Anonymous Anonyme said...

"Sans toi, je n'ai personne, personne ici, que la peur. Vautré sur elle, qui se vautre sur moi, nous dévalons les nuits cramponnés l'un à l'autre."
Moi j'appelle ça une sublime et frontale déclaration d'amour !

10:10 AM  
Anonymous Anonyme said...

Je suis assez d'accord avec vous cher docteur les journaux sont presque toujours plus savoureux que les correspondances mais celle de Flaubert est tout de même pas mal... Ce qui n'est pas le cas de celle de Proust même si je n'ai pas lu entièrement cette dernière.
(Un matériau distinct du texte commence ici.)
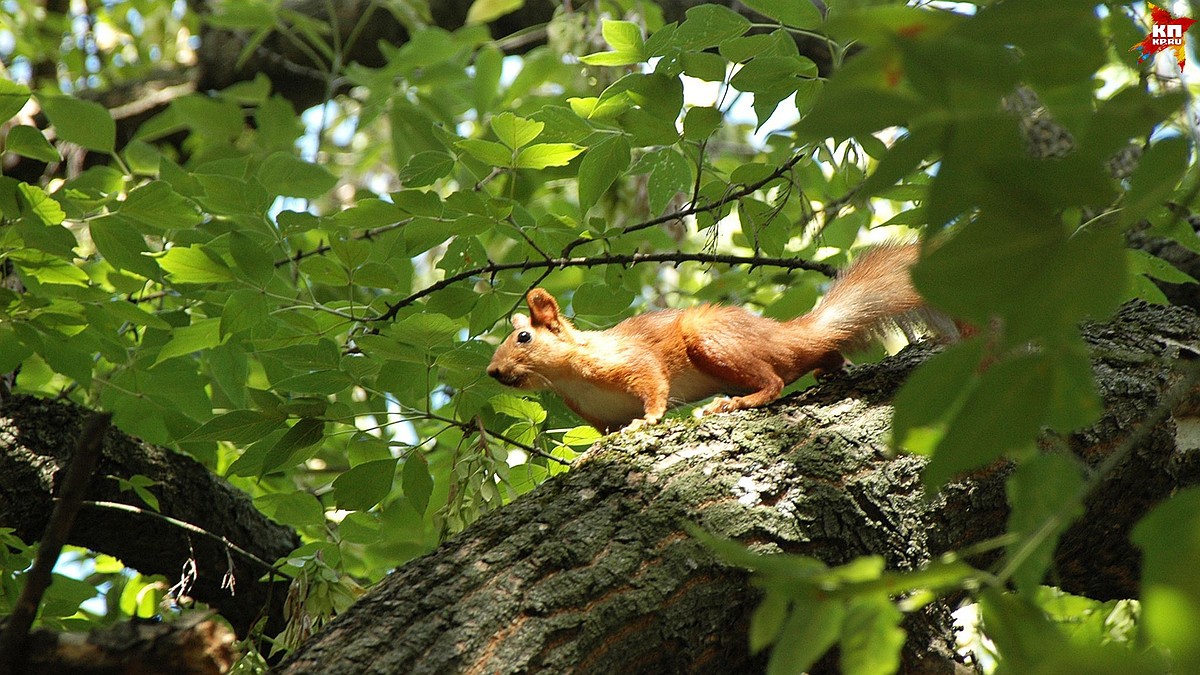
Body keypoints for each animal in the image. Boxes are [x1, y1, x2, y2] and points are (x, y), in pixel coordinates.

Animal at [482, 243, 940, 432]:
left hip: (711, 340)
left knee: (774, 381)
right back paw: (832, 368)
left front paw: (648, 420)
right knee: (820, 357)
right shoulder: (596, 416)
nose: (492, 372)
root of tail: (785, 334)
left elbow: (653, 384)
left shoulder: (628, 360)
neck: (568, 377)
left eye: (523, 337)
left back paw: (733, 403)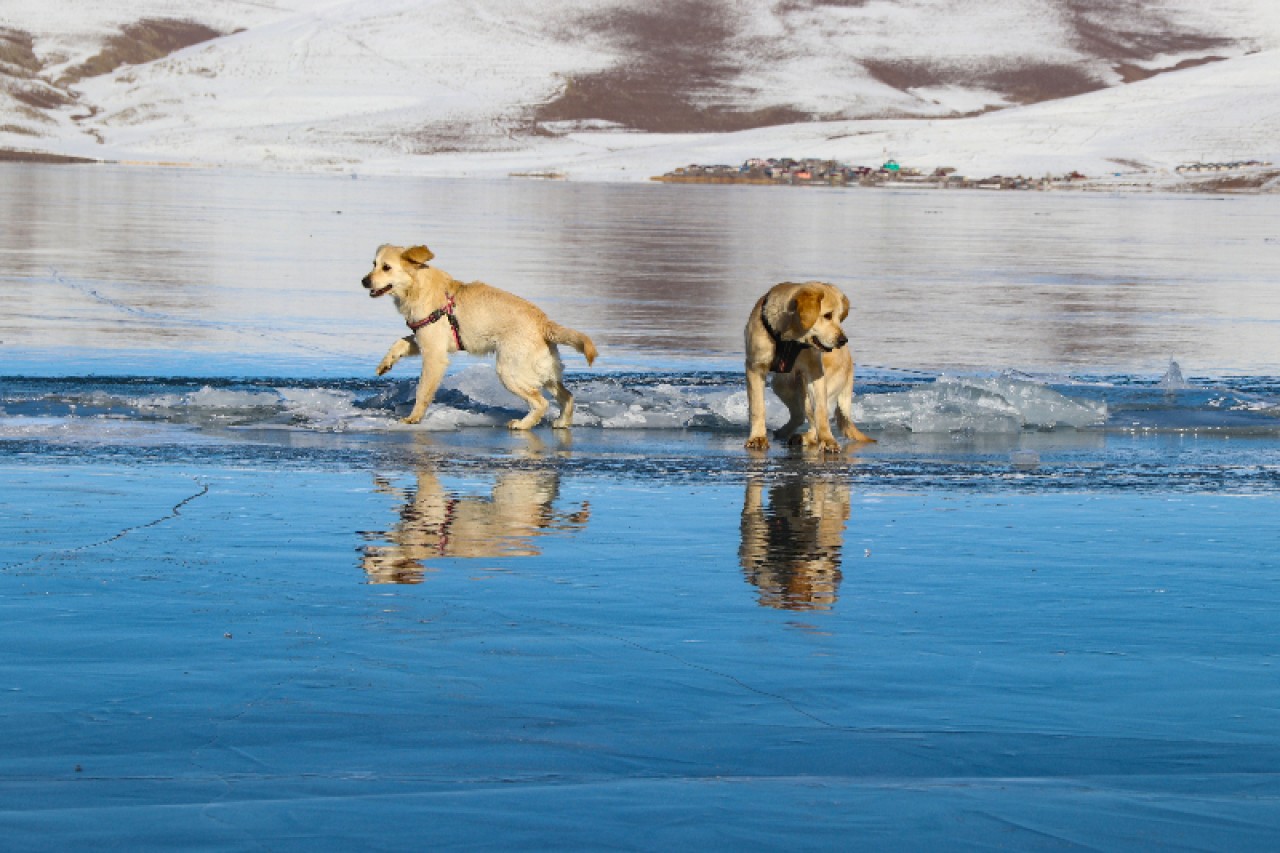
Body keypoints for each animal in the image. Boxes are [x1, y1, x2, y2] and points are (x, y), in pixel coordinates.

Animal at [363, 244, 596, 427]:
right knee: (568, 396)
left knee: (541, 402)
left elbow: (423, 391)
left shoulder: (434, 353)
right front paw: (385, 363)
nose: (364, 281)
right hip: (545, 372)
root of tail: (543, 322)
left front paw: (414, 418)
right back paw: (562, 422)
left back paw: (523, 424)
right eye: (373, 263)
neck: (418, 286)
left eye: (386, 267)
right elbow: (399, 343)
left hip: (509, 371)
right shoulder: (424, 337)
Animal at [747, 280, 875, 450]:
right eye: (827, 315)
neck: (789, 338)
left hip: (813, 391)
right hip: (782, 384)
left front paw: (827, 440)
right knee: (799, 415)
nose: (843, 340)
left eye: (840, 317)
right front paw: (758, 437)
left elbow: (821, 413)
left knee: (814, 418)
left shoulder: (815, 373)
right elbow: (757, 407)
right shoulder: (755, 367)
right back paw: (783, 432)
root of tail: (850, 365)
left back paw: (805, 438)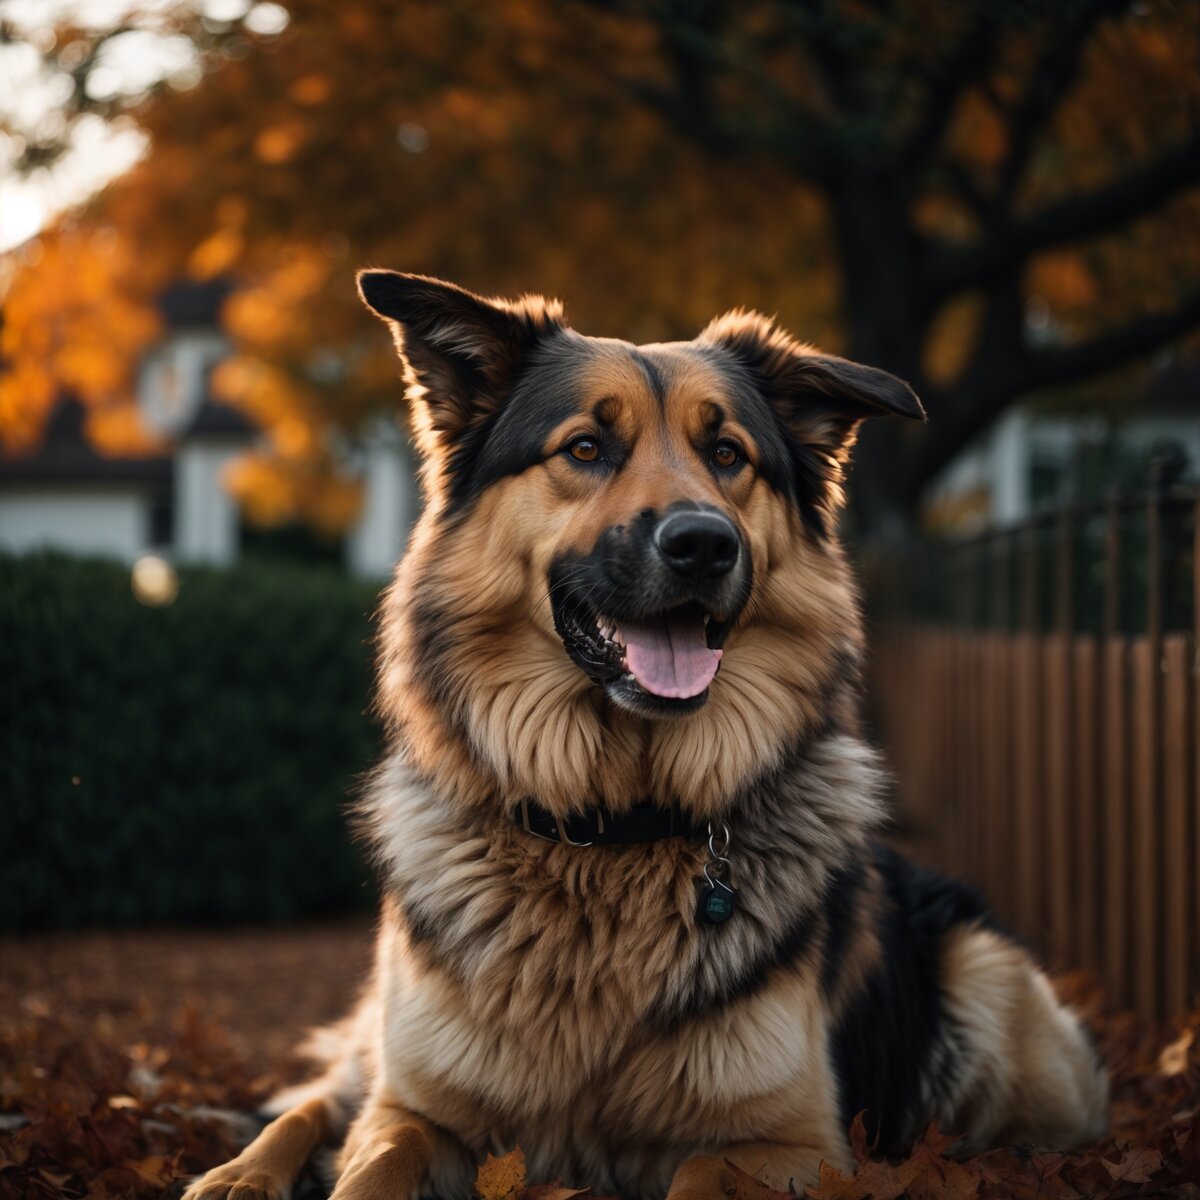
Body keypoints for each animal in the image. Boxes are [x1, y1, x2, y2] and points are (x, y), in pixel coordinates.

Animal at [182, 272, 1108, 1200]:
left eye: (728, 455)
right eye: (587, 447)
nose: (704, 544)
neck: (610, 827)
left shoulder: (793, 1145)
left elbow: (698, 1171)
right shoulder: (412, 1111)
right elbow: (372, 1160)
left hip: (986, 979)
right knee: (318, 1101)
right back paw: (241, 1173)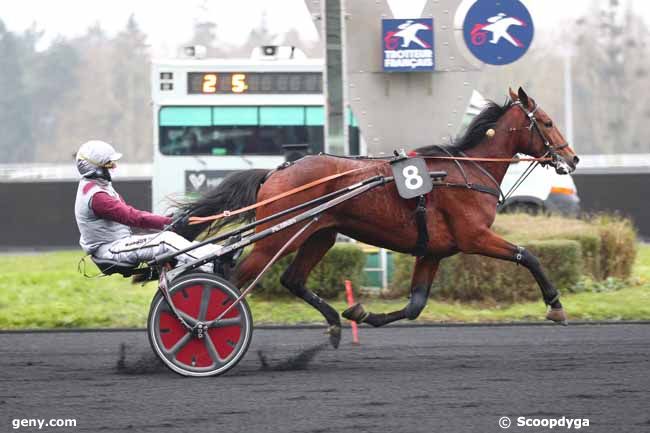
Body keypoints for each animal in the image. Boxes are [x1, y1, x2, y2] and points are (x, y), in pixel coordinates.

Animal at [175, 88, 580, 348]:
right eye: (547, 122)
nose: (572, 158)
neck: (467, 171)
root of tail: (277, 171)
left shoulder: (433, 251)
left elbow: (415, 305)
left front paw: (360, 311)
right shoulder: (475, 237)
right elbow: (528, 255)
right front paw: (556, 306)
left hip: (319, 234)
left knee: (292, 279)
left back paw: (335, 324)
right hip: (276, 236)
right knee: (230, 278)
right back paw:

Je recommanderais "Lettres à la NRF" de Celine (éditions Gallimard ces derniers étant un peu maso) qui démontre qu'être éditeur avec un tel coco ce n'est pas une partie de plaisir mais cela donne une franche rigolade pour le lecteur.

Bernard Alapetite

7:48 AM  
Anonymous Anonyme said...

Les lettres de Céline à la NRF...Ce n'est pas celles où il traite Gaston Gallimard de sale maquereau ?...
:)

8:14 AM  
Blogger Dr Orlof said...

Ah Céline! là vous m'intriguez! C'est vrai que sa correspondance doit valoir le coup (j'aime énormément, par ailleurs, sa fameuse lettre "A l'agité du bocal" destinée à Sartre)

9:55 PM  
Anonymous Anonyme said...

La Pleiade prépare une édition de sa correspondance, probablement un choix en 1 volume, mais je n'ai pas la date de parution.